§ **STORED DATA**
= = =
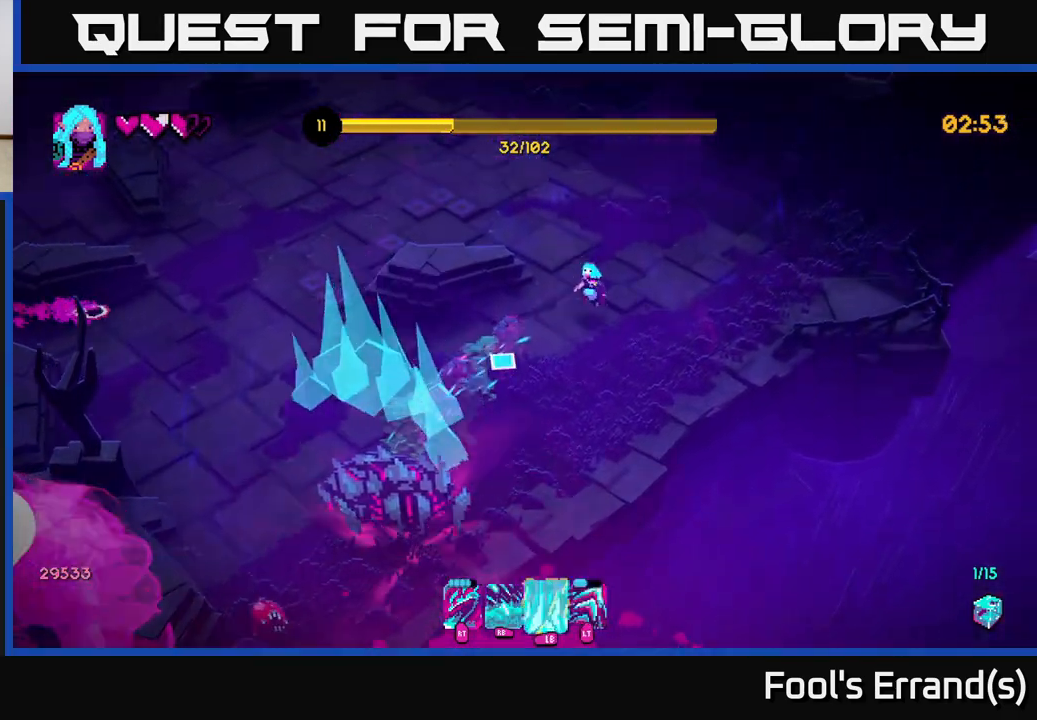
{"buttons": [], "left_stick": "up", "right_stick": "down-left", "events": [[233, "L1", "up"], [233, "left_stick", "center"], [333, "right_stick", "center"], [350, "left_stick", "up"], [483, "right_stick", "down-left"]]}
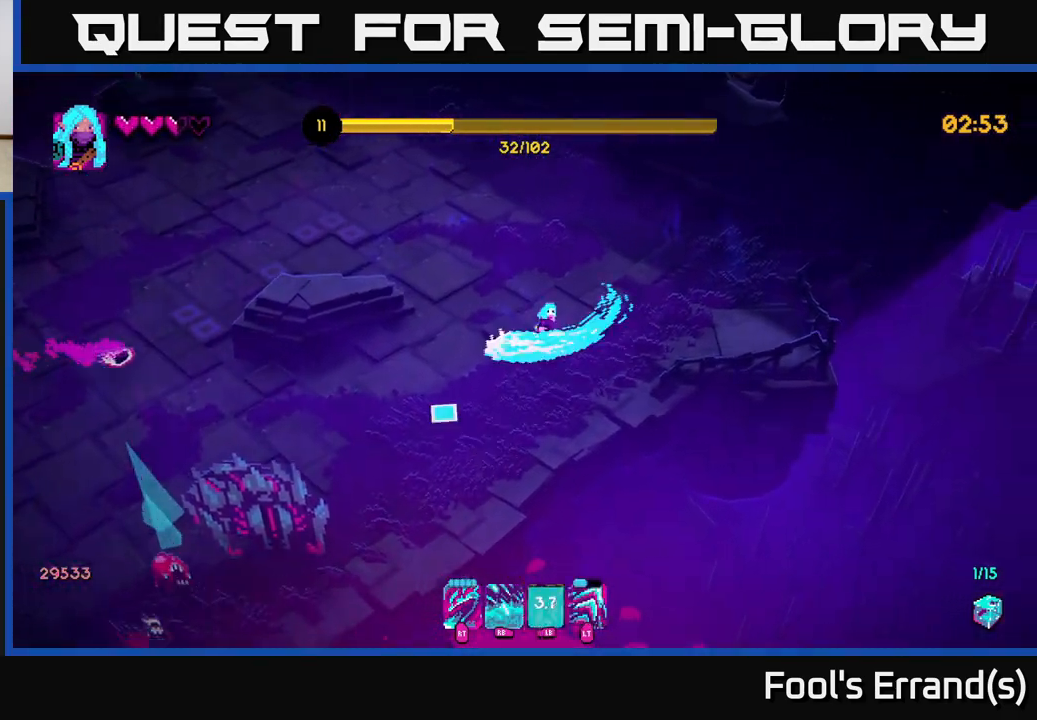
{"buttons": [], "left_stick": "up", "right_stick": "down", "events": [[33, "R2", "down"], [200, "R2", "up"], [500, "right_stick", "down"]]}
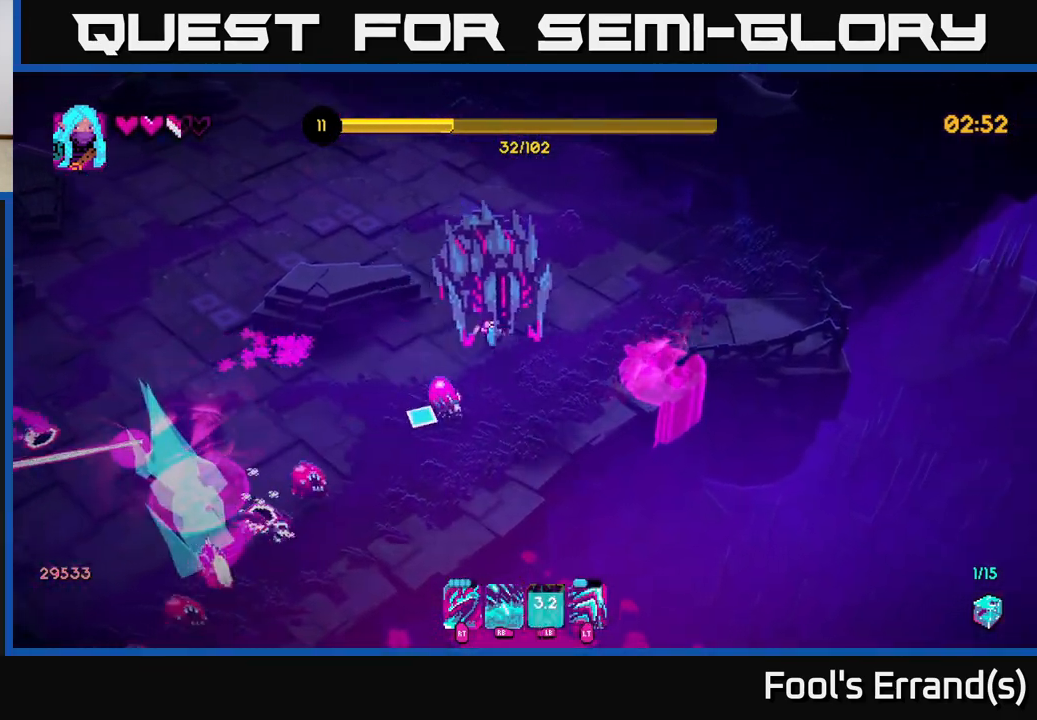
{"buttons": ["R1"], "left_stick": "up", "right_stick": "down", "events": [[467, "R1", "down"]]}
= = =
What you give back must be the data above, reproduced exactly and free of pictures.

§ **THE ANSWER**
{"buttons": [], "left_stick": "up", "right_stick": "down-left", "events": [[233, "L1", "up"], [233, "left_stick", "center"], [333, "right_stick", "center"], [350, "left_stick", "up"], [483, "right_stick", "down-left"]]}
{"buttons": [], "left_stick": "up", "right_stick": "down", "events": [[33, "R2", "down"], [200, "R2", "up"], [500, "right_stick", "down"]]}
{"buttons": ["R1"], "left_stick": "up", "right_stick": "down", "events": [[467, "R1", "down"]]}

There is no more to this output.